Let’s examine the elements of this rebellion:  We have Korach, representing the Levites.  This indicates that this was an attack on the worship structure that God had put in place since Korach’s line of argument is that the whole congregation was holy and should be allowed to serve in the priestly capacity that God designated only for Aaron and his sons.

We have Dathan, Abiram and On, descendants of Reuben.  Reuben and his descendants lost their birthright since Reuben slept with Rachel’s maid, Bilhah.  This represents a rebellion by those seeking to uphold succession or authority by birthright.

Thirdly, we have 250 leaders of the congregation that side with Korach.  This represents a rebellion against the governing structure that God put in place for the congregation of Israel.

And, finally, we have the rebellion of the people, from which we can see that even if a majority believes in something, it may not necessarily be the right thing.

In Chapter 16 God tells Moses and Aaron to separate themselves from everyone else so that the Lord could instantly destroy the entire congregation.  You might think that Moses and Aaron would welcome an end to all the grumbling against them, but instead they throw themselves on the ground and beg for forgiveness for the people.

The Lord relents, but there must still be punishment for the main offenders.  As a test of whom the Lord will favor, Korach, Abiram and Dathan along with the 250 leaders are instructed to offer the special inscense to the Lord in bronze censers, the pot for holding and burning inscense.  Only the priests could burn the incense, so this was a fitting test since Korach had declared that others should be allowed to take on priestly dutues.

However, the consequences for Korach, Abiram and Dathan and their families are disastrous.  Not only do they die, but in verse 32, the ground opens up and swallows them, their families, dwellings and possessions and closes up over them.

In addition, fire came from the Lord and consumed the 250 leaders who were offering the sacred incense.   God then commanded that each of the censers, which was used by each of those leaders, be gathered and hammered into sheets and used as plating for the altar for burnt offerings.  The censers had been offered before the Lord, and even though it was a strange, or unacceptable, offering of incense, it still made the censers holy.  Overlaying this plating of bronze censers over the altar would be a sign to Israel that only the priests could approach to carry out the priestly duties.

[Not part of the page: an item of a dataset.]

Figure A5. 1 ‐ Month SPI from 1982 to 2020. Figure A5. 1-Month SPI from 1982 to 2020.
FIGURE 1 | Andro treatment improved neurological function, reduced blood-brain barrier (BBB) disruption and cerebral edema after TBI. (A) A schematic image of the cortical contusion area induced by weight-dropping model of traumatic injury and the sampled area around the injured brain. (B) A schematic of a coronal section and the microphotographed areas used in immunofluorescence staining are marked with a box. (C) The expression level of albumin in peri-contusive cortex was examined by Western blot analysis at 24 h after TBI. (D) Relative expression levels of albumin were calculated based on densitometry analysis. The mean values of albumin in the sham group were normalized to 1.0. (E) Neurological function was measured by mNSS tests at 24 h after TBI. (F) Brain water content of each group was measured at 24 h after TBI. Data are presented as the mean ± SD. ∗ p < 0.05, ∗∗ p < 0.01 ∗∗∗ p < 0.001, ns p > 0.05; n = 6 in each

Despite all that had transpired, the next day, “..the whole Israelite community grumbled against Moses and Aaron.” (v41).  The people wanted to blame Moses and Aaron for causing the death of the 250 leaders.

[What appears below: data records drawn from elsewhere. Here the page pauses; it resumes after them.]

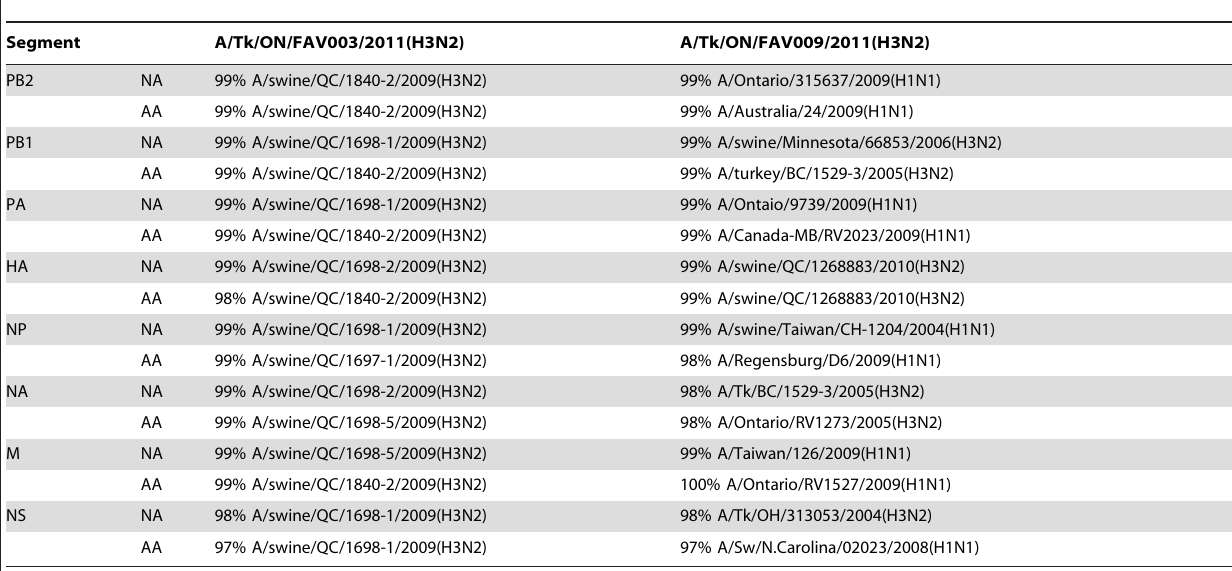
Table 3. Top BLAST matches of the 8 gene segments from FAV-003 and FAV-009 obtained from NCBI influenza A virus nucleotide database.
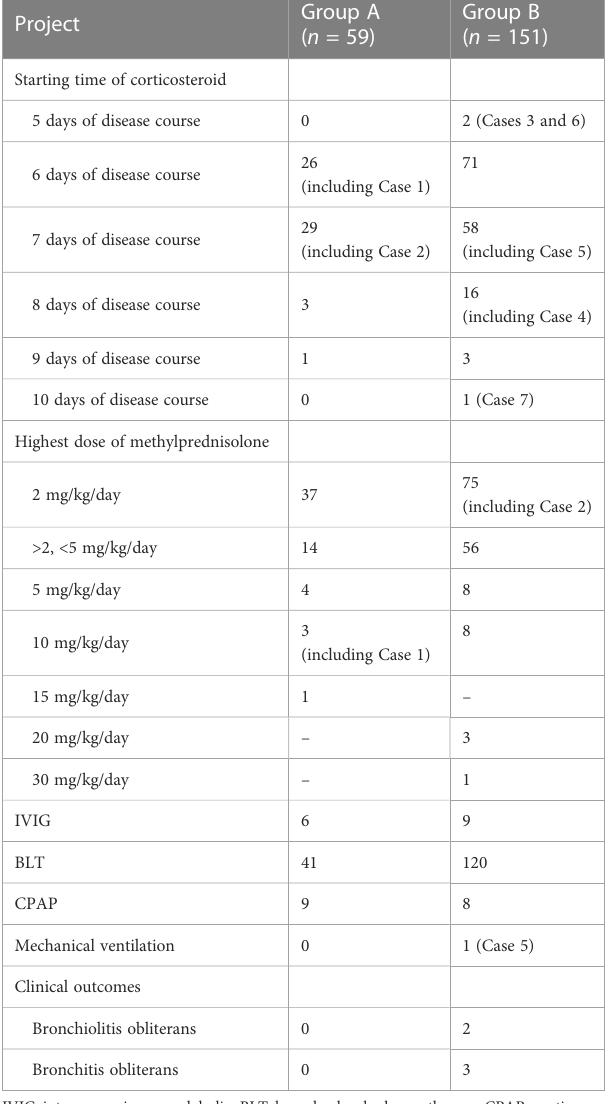
TABLE 3 The dose and timing of methylprednisolone treatment in the patients with sequela (Cases 3 – 7).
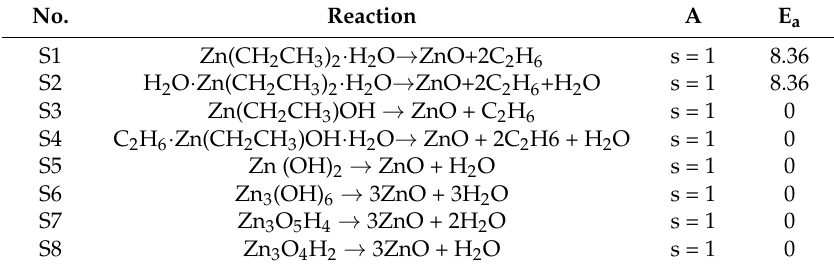
Table 2. Surface reaction pathways and kinetic parameters of for diethylzinc (DEZn) hydrolysis. No.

This rebellion causes a plague among the people and in response to that, Moses tells Aaron to take his censer and quickly go to the people who are being struck down.  By the time the plauge is checked, 14,700 people have died.

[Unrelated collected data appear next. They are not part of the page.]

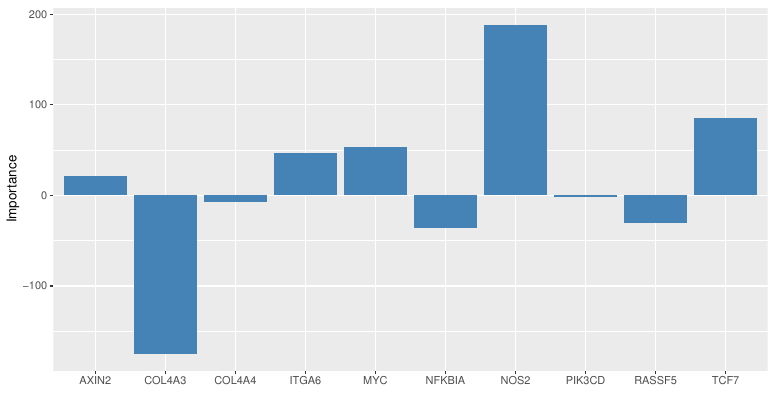
Figure 1. Variable importance according with the glmnet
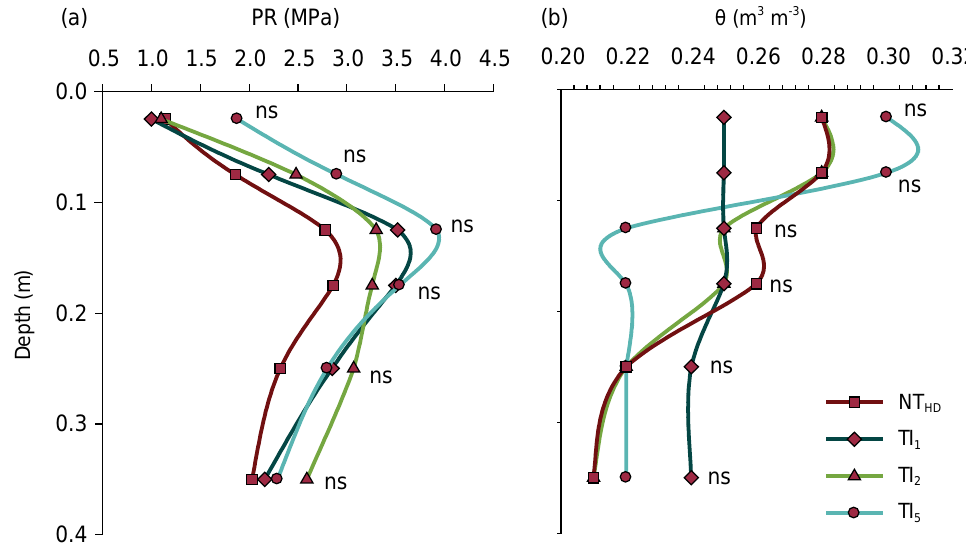
Figure 6. Soil penetration resistance (PR) (a) and volumetric water content (θ) (b) in treatments with no traffic (NT HD ) and after 1, 2, and 5 traffic (TI 1 , TI 2 , and TI 5 ) of M113 BR in a straight line. ns: not significant by Tukey test (5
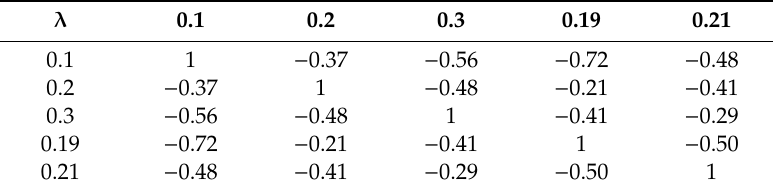
Table A12. The Pearson correlation coe ffi cients of the di ff erent values of λ when the edges were smoothed using FID. It confirms that our sample accuracy was independent.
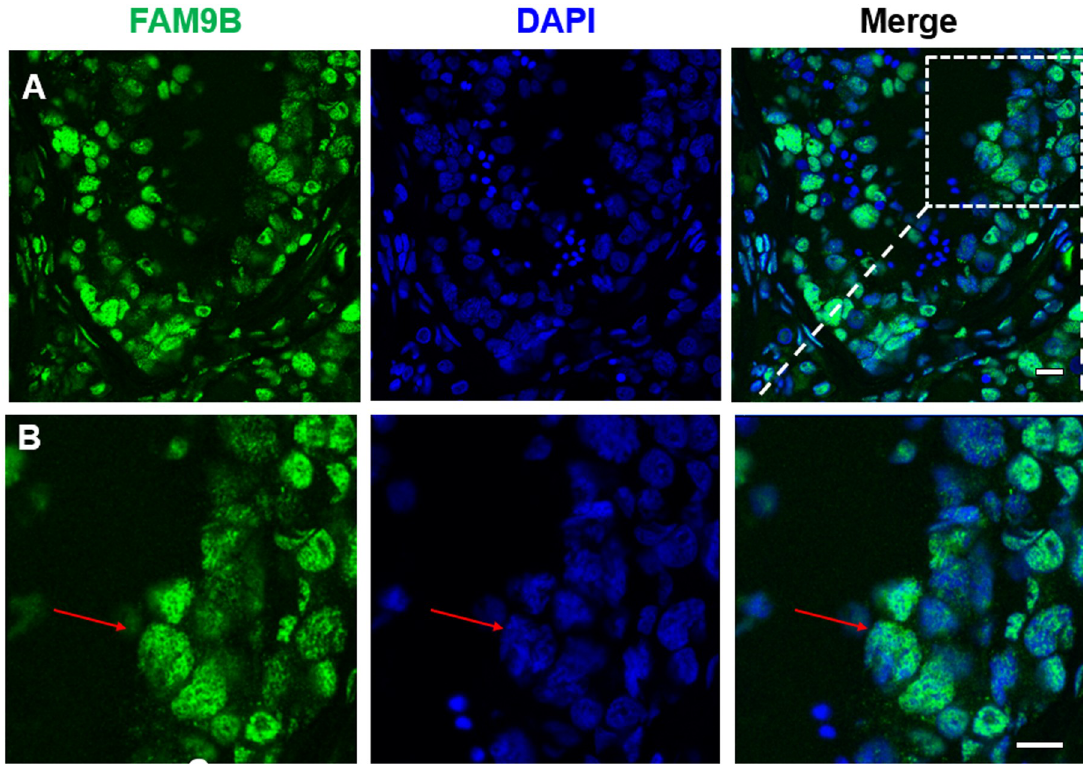
Fig 3. Immunostaining results for FAM9B expression in human testicular sections. (A) FAM9B (green) is clearly present in both testicular cell nucleus and cytoplasm, localized in primary spermatocyte nucleus (red arrow), and evident in sertoli cell cytoplasm. FAM9B (green) is localized in the nucleus of germ cells shown by red arrows. Nuclei are stained with DAPI (blue). Bars = 10 μ m.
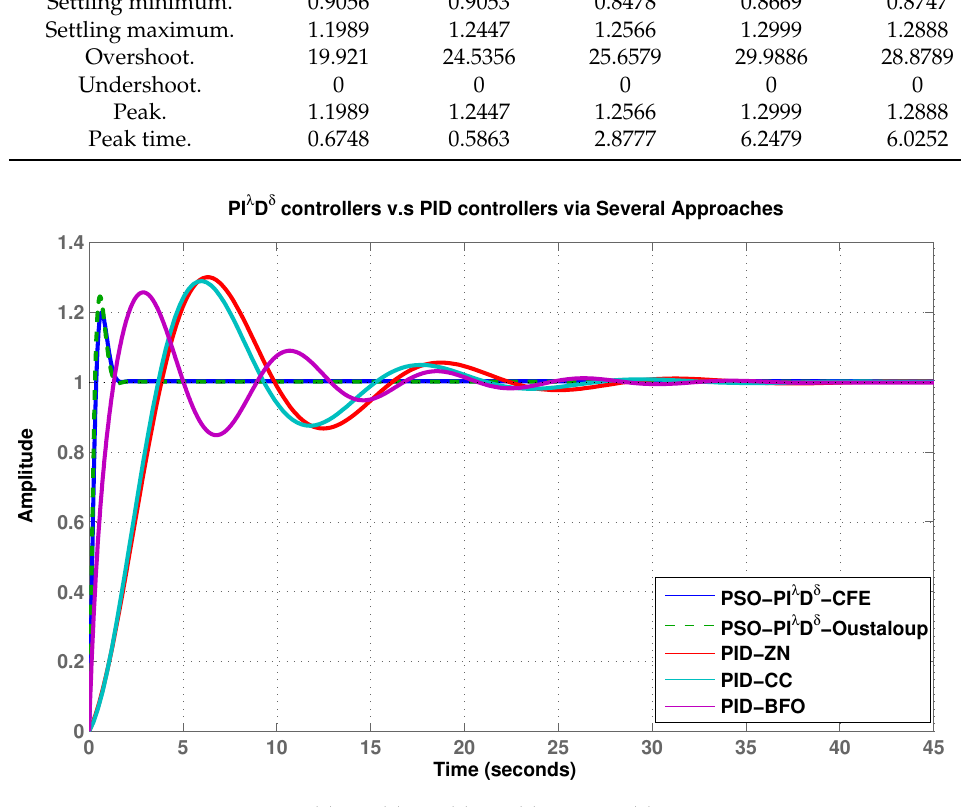
Figure 3. Step responses of H 6 ( s ) , H 7 ( s ) , H 8 ( s ) , H 9 ( s ) and H 10 ( s )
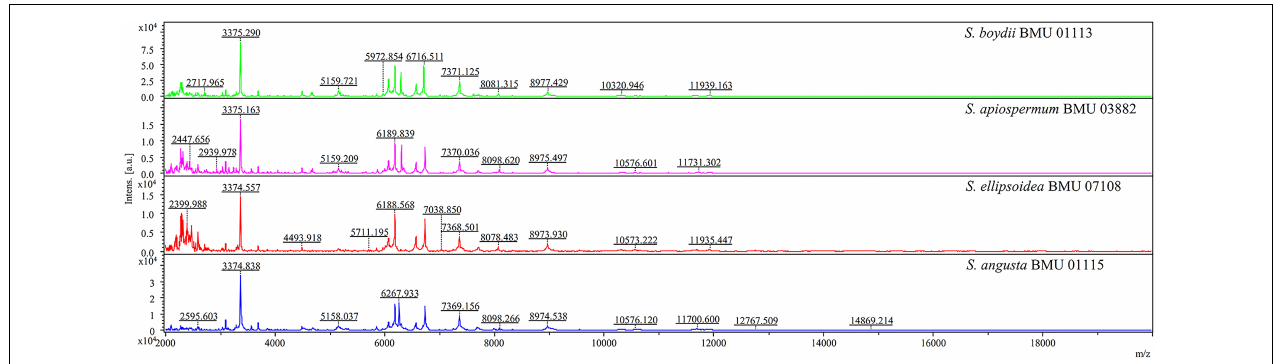
FIGURE 1 | Matrix-assisted laser desorption ionization-time-of-flight mass spectra (m/z 2,000 to 20,000) of Scedosporium species.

In order to put the question of priestly authority to rest forever, in Chapter 17, God commands that each leader of each tribe should bring a rod and write their name on their rod.  Aaron would be the representative for the tribe of Levi.  The rod, or staff, represented authority, so by this, those who would have the priestly authority would be decided by God.  God tells them that the rod of the man He chooses will sprout.  On the next day, when the rods are checked, not only has Aaron’s rod sprouted, but it has put forth buds and blossomed, producing ripe almonds.  To have a dead piece of wood just produce sprouts would have been a miracle, so you can imagine what everyone felt when they saw that Aaron’s rod had even produced blossoms and ripe almonds.  God commanded that Aaron’s rod be kept in the Ark of the Covenant as a sign that his descendants alone would have the priestly authority.

The lesson from today’s parasha is rebellion and the consequences that come from that.  Hebrews 9:4 speaks of the contents of the Ark of the Covenant:  “Behind the second curtain was a room called the Most Holy Place which had the golden altar of incense and the gold-covered ark of the covenant.  This ark contained the gold jar of manna, Aaron’s staff that had budded and the stone tablets of the covenant.”  Each one of these items is a representation of the rebellion of the Israelis.  The manna, where they complained about food.  The staff that budded when there were complaints about priestly leadership (today’s parasha).  And the commandments, which Moses shattered when our ancestors turned away from the Living God to worship a golden calf.

And, this rebellion against God is still occurring today.  For non-believers, they have not accepted Messiah’s Lordship.  And, for believers, we often struggle with the 2 greatest commandments as expressed by Messiah:  Loving the Lord with heart, mind and strength and loving our neighbor as we love ourselves.  When we think of the Ark of the Covenant, may the three elements within be a reminder to us to stay faithful and true to the one who is the True and Living God.